Tony Abbott, in his last few months as prime minister, was alleged to have asked his bureaucrats for a national security crisis a week in the lead-up to an election campaign. He was also extremely fond of set-piece announcements made in front of an ever-increasing number of Australian flags, usually with senior police officers, in full braid, and sometimes ASIO director-general Duncan Lewis, nodding sagely alongside him. They must have been highly conscious of being used, and highly conscious of the risks politicians were taking with the reputations, such as they were, of their agencies having complete independence from political meddling.

They might also have wondered how it was that their predecessors had usually managed to avoid being used and abused by politicians in this way.

There are three separate answers to that – each with a continuing importance. First, there was a time when decent politicians mostly did not seek to compromise senior public servants in this way. Second, there was a time in which such senior public servants – especially ones who were de facto as well as de jure independent of ministerial direction simply refused to play in partisan political games, and kept as great a distance from active politics as possible.

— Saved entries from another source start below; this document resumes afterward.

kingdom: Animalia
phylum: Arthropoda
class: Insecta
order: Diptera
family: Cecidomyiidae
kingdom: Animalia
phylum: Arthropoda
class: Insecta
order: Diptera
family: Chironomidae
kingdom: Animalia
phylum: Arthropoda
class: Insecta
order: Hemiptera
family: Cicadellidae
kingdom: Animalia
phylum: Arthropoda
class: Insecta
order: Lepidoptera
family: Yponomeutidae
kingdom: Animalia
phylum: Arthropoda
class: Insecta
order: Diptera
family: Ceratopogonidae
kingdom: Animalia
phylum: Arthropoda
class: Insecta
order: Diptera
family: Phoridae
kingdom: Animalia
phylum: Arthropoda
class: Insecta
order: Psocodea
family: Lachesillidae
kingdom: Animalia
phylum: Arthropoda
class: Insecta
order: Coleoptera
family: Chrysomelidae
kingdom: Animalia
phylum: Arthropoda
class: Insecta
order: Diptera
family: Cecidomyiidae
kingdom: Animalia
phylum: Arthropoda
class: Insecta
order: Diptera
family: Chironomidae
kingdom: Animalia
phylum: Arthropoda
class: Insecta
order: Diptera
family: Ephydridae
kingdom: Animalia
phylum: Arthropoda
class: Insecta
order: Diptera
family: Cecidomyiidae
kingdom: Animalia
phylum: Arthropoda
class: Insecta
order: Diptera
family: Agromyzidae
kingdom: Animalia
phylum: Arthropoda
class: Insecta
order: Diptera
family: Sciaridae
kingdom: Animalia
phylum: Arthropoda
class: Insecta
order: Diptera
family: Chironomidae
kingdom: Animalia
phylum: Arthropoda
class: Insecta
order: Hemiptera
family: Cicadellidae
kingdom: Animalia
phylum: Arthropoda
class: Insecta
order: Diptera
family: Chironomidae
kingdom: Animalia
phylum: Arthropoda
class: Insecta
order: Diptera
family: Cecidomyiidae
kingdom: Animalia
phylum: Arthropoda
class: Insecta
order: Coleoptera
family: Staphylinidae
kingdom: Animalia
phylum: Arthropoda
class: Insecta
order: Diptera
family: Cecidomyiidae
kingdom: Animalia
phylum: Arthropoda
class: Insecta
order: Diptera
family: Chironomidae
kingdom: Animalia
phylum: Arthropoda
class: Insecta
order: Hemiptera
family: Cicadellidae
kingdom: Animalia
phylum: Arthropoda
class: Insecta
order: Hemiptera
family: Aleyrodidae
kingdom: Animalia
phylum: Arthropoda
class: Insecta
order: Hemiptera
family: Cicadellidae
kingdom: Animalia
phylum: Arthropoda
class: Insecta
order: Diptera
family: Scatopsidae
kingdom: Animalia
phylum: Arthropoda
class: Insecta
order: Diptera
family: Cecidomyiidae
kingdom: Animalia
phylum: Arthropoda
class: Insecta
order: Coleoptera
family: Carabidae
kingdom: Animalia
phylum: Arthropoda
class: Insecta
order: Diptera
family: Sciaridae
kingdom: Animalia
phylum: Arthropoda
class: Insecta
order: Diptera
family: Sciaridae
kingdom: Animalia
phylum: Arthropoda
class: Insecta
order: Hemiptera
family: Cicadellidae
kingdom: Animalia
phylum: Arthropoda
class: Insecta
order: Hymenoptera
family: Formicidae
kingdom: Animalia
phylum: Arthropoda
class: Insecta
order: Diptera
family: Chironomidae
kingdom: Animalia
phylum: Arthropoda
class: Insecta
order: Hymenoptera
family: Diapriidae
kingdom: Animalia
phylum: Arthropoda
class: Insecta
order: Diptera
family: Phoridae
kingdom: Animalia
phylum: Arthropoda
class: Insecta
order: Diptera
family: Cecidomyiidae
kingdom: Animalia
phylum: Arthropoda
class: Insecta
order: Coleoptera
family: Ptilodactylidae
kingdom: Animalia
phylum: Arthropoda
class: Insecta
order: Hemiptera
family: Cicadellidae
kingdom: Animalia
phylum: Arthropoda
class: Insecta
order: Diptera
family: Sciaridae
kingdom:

Third, there were examples of the long-term evils of supping with too short a spoon. With ASIO for example, its seduction of Vladimir Petrov into defection in 1954 was a highly professional operation, and the allegation, long believed in Labor circles, that it was a part of some plan to secure the re-election of Robert Menzies, is quite false. What is not false is that some Coalition members – particularly fierce anti-communists – used the fact of the defection during the election to argue that Labor could not be trusted to implement the recommendations of the Petrov Royal Commission to deal with Australians spying for the Soviet Union. The Labor leader, Dr Bert Evatt, came to see himself as a victim of an ASIO-Liberal political plot, and seriously embarrassed Labor and himself in the process. But while ASIO was exonerated, the mud stuck, amplified by the split of the ALP in 1956. From the top down, ASIO officers were furious at the imputations against their honesty and their professionalism. A time was reached, according to ASIO’s own official history, when the organisation became somewhat as its bitter critics alleged – almost an adjunct of the Coalition government, spending a good deal of its time monitoring the Labor Party and aiding and abetting its enemies.

The political consequences of this were damaging enough to the organisation’s reputation and capacity to gather security intelligence. What was worse was that an increasingly paranoid and inward-looking organisation ceased to be a place where there was basic argument about its working assumptions, and about its means and ends. A consequence, again according to the organisation’s own official history, was that it seriously misunderstood the 1965-72 protest movement. It took more than a decade, and two royal commissions, a generation for the organisation to rebuild its critical capacity and the respect of its masters.

Even then, there were sceptics, as there always are when agencies are necessarily secretive, and some fear the spectre of George Orwell’s 1984. When Australia believed itself to be under assault by the agents of Islamist Terror in 2001, ASIO was given extensive new resources and powers. It would not have got them had it not been for the high regard held across politics and the commentariat for Dennis Richardson, the director-general of the time. But it was the man, not necessarily the office that he held, that inspired confidence, and, as with senior cops and bureaucrats who come to personify their agencies, reputations do not get transferred with the rank. A very important reason for caution in being helpful to whichever side has the current leasehold on the Lodge.

Still, in a perhaps close race, I would back the bureaucrats, the cops and the spies ahead of Labor as guardians of the security of the state. Labor is looking after only itself. If it does the right thing, it will not be by instinct but by accident or for the sort of political advantage-taking that the Coalition has now authorised by example.